▶ _WORK TO BE COMPLETED_: Convert every line of text in the material into a JSON list of strings, one string per line, skipping blank lines. Leave the pictures out of the list.
(DATA PROVIDED Opens)
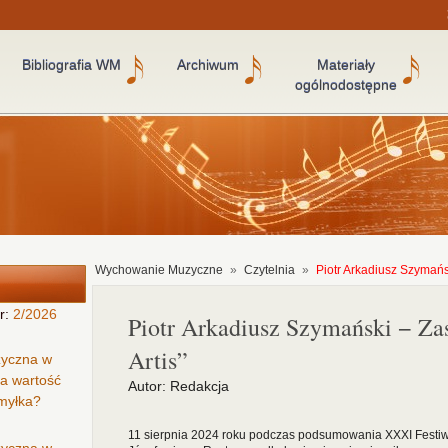
Bibliografia WM
Archiwum
Materiały
ogólnodostępne
Wychowanie Muzyczne
»
Czytelnia
»
Piotr Arkadiusz Szymańsk
r:
2/2026
Piotr Arkadiusz Szymański − Za
Artis”
zyczna w
ła wartość
Autor: Redakcja
omyłka?
11 sierpnia 2024 roku podczas podsumowania XXXI Festiw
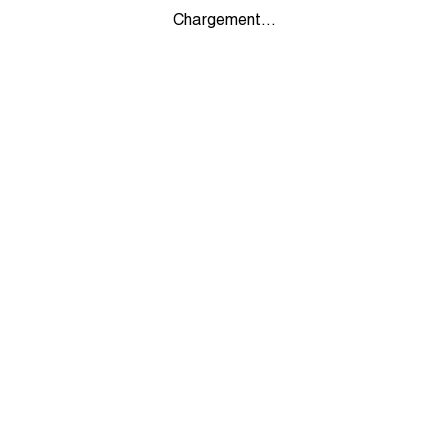
Chargement...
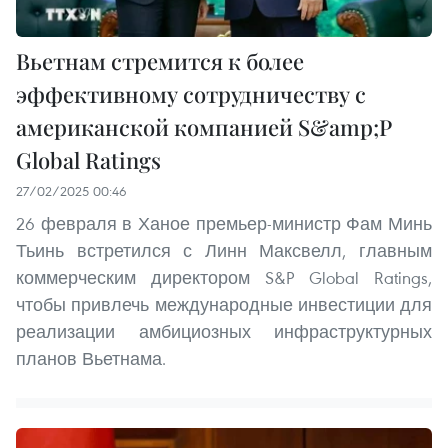
Вьетнам стремится к более
эффективному сотрудничеству с
американской компанией S&amp;P
Global Ratings
27/02/2025 00:46
26 февраля в Ханое премьер-министр Фам Минь
Тьинь встретился с Линн Максвелл, главным
коммерческим директором S&P Global Ratings,
чтобы привлечь международные инвестиции для
реализации амбициозных инфраструктурных
планов Вьетнама.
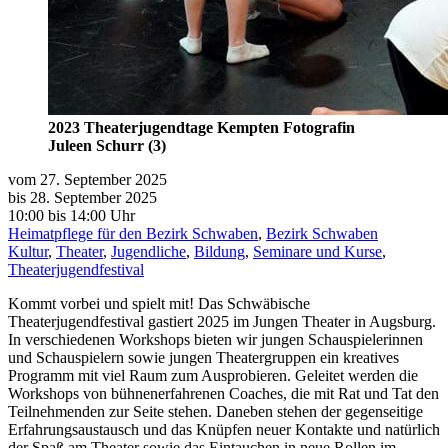
2023 Theaterjugendtage Kempten Fotografin
Juleen Schurr (3)
vom 27. September 2025
bis 28. September 2025
10:00
bis
14:00 Uhr
Heimatpflege für den Bezirk Schwaben
,
Bezirk Schwaben
Kultur
,
Theater
,
Jugendliche
,
Bildung
,
Seminare und Kurse
,
Theaterjugendfestival
Kommt vorbei und spielt mit! Das Schwäbische
Theaterjugendfestival gastiert 2025 im Jungen Theater in Augsburg.
In verschiedenen Workshops bieten wir jungen Schauspielerinnen
und Schauspielern sowie jungen Theatergruppen ein kreatives
Programm mit viel Raum zum Ausprobieren. Geleitet werden die
Workshops von bühnenerfahrenen Coaches, die mit Rat und Tat den
Teilnehmenden zur Seite stehen. Daneben stehen der gegenseitige
Erfahrungsaustausch und das Knüpfen neuer Kontakte und natürlich
der Spaß am Theater sowie das Eintauchen in neue Rollen im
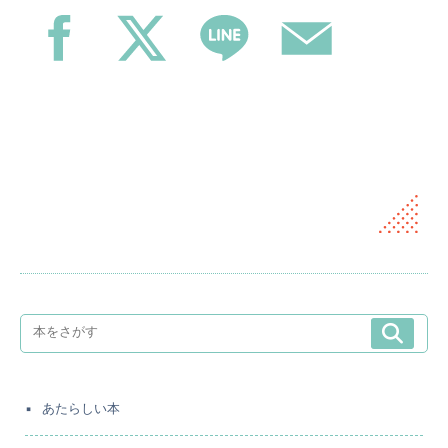
あたらしい本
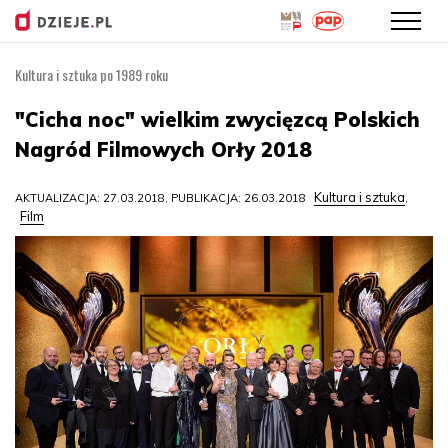
Kultura i sztuka po 1989 roku
Przejdź
do
"Cicha noc" wielkim zwycięzcą Polskich
treści
Nagród Filmowych Orły 2018
Kultura i sztuka
AKTUALIZACJA: 27.03.2018, PUBLIKACJA: 26.03.2018
,
Film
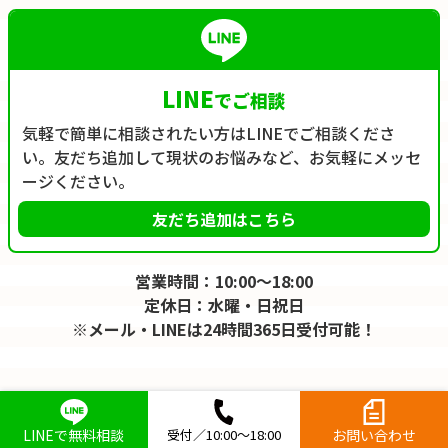
LINE
でご相談
気軽で簡単に相談されたい方はLINEでご相談くださ
い。友だち追加して現状のお悩みなど、お気軽にメッセ
ージください。
友だち追加はこちら
営業時間：10:00～18:00
定休日：水曜・日祝日
※メール・LINEは24時間365日受付可能！
LINEで無料相談
受付／10:00～18:00
お問い合わせ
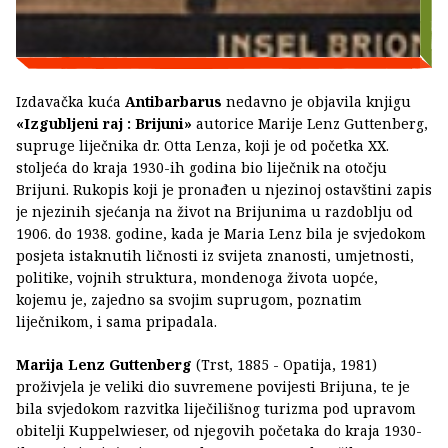
Izdavačka kuća
Antibarbarus
nedavno je objavila knjigu
«Izgubljeni raj : Brijuni»
autorice Marije Lenz Guttenberg,
supruge liječnika dr. Otta Lenza, koji je od početka XX.
stoljeća do kraja 1930-ih godina bio liječnik na otočju
Brijuni. Rukopis koji je pronađen u njezinoj ostavštini zapis
je njezinih sjećanja na život na Brijunima u razdoblju od
1906. do 1938. godine, kada je Maria Lenz bila je svjedokom
posjeta istaknutih ličnosti iz svijeta znanosti, umjetnosti,
politike, vojnih struktura, mondenoga života uopće,
kojemu je, zajedno sa svojim suprugom, poznatim
liječnikom, i sama pripadala.
Marija Lenz Guttenberg
(Trst, 1885 - Opatija, 1981)
proživjela je veliki dio suvremene povijesti Brijuna, te je
bila svjedokom razvitka liječilišnog turizma pod upravom
obitelji Kuppelwieser, od njegovih početaka do kraja 1930-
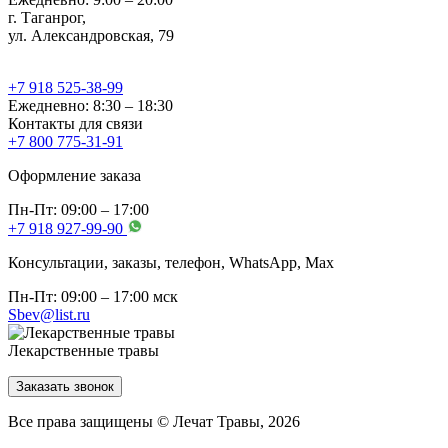
г. Таганрог,
ул. Александровская, 79
+7 918 525-38-99
Ежедневно: 8:30 – 18:30
Контакты для связи
+7 800 775-31-91
Оформление заказа
Пн-Пт: 09:00 – 17:00
+7 918 927-99-90
Консультации, заказы, телефон, WhatsApp, Мах
Пн-Пт: 09:00 – 17:00 мск
Sbev@list.ru
Лекарственные травы
Заказать звонок
Все права защищены © Лечат Травы, 2026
(DATA PROVIDED Closes)
▶ _WRITTEN RESPONSE_:
[
  "Bibliografia WM",
  "Archiwum",
  "Materiały",
  "ogólnodostępne",
  "Wychowanie Muzyczne",
  "»",
  "Czytelnia",
  "»",
  "Piotr Arkadiusz Szymańsk",
  "r:",
  "2/2026",
  "Piotr Arkadiusz Szymański − Za",
  "Artis”",
  "zyczna w",
  "ła wartość",
  "Autor: Redakcja",
  "omyłka?",
  "11 sierpnia 2024 roku podczas podsumowania XXXI Festiw",
  "Chargement...",
  "Вьетнам стремится к более",
  "эффективному сотрудничеству с",
  "американской компанией S&amp;P",
  "Global Ratings",
  "27/02/2025 00:46",
  "26 февраля в Ханое премьер-министр Фам Минь",
  "Тьинь встретился с Линн Максвелл, главным",
  "коммерческим директором S&P Global Ratings,",
  "чтобы привлечь международные инвестиции для",
  "реализации амбициозных инфраструктурных",
  "планов Вьетнама.",
  "2023 Theaterjugendtage Kempten Fotografin",
  "Juleen Schurr (3)",
  "vom 27. September 2025",
  "bis 28. September 2025",
  "10:00",
  "bis",
  "14:00 Uhr",
  "Heimatpflege für den Bezirk Schwaben",
  ",",
  "Bezirk Schwaben",
  "Kultur",
  ",",
  "Theater",
  ",",
  "Jugendliche",
  ",",
  "Bildung",
  ",",
  "Seminare und Kurse",
  ",",
  "Theaterjugendfestival",
  "Kommt vorbei und spielt mit! Das Schwäbische",
  "Theaterjugendfestival gastiert 2025 im Jungen Theater in Augsburg.",
  "In verschiedenen Workshops bieten wir jungen Schauspielerinnen",
  "und Schauspielern sowie jungen Theatergruppen ein kreatives",
  "Programm mit viel Raum zum Ausprobieren. Geleitet werden die",
  "Workshops von bühnenerfahrenen Coaches, die mit Rat und Tat den",
  "Teilnehmenden zur Seite stehen. Daneben stehen der gegenseitige",
  "Erfahrungsaustausch und das Knüpfen neuer Kontakte und natürlich",
  "der Spaß am Theater sowie das Eintauchen in neue Rollen im",
  "あたらしい本",
  "Kultura i sztuka po 1989 roku",
  "Przejdź",
  "do",
  "\"Cicha noc\" wielkim zwycięzcą Polskich",
  "treści",
  "Nagród Filmowych Orły 2018",
  "Kultura i sztuka",
  "AKTUALIZACJA: 27.03.2018, PUBLIKACJA: 26.03.2018",
  ",",
  "Film",
  "LINE",
  "でご相談",
  "気軽で簡単に相談されたい方はLINEでご相談くださ",
  "い。友だち追加して現状のお悩みなど、お気軽にメッセ",
  "ージください。",
  "友だち追加はこちら",
  "営業時間：10:00～18:00",
  "定休日：水曜・日祝日",
  "※メール・LINEは24時間365日受付可能！",
  "LINEで無料相談",
  "受付／10:00～18:00",
  "お問い合わせ",
  "Izdavačka kuća",
  "Antibarbarus",
  "nedavno je objavila knjigu",
  "«Izgubljeni raj : Brijuni»",
  "autorice Marije Lenz Guttenberg,",
  "supruge liječnika dr. Otta Lenza, koji je od početka XX.",
  "stoljeća do kraja 1930-ih godina bio liječnik na otočju",
  "Brijuni. Rukopis koji je pronađen u njezinoj ostavštini zapis",
  "je njezinih sjećanja na život na Brijunima u razdoblju od",
  "1906. do 1938. godine, kada je Maria Lenz bila je svjedokom",
  "posjeta istaknutih ličnosti iz svijeta znanosti, umjetnosti,",
  "politike, vojnih struktura, mondenoga života uopće,",
  "kojemu je, zajedno sa svojim suprugom, poznatim",
  "liječnikom, i sama pripadala.",
  "Marija Lenz Guttenberg",
  "(Trst, 1885 - Opatija, 1981)",
  "proživjela je veliki dio suvremene povijesti Brijuna, te je",
  "bila svjedokom razvitka liječilišnog turizma pod upravom",
  "obitelji Kuppelwieser, od njegovih početaka do kraja 1930-",
  "г. Таганрог,",
  "ул. Александровская, 79",
  "+7 918 525-38-99",
  "Ежедневно: 8:30 – 18:30",
  "Контакты для связи",
  "+7 800 775-31-91",
  "Оформление заказа",
  "Пн-Пт: 09:00 – 17:00",
  "+7 918 927-99-90",
  "Консультации, заказы, телефон, WhatsApp, Мах",
  "Пн-Пт: 09:00 – 17:00 мск",
  "Sbev@list.ru",
  "Лекарственные травы",
  "Заказать звонок",
  "Все права защищены © Лечат Травы, 2026"
]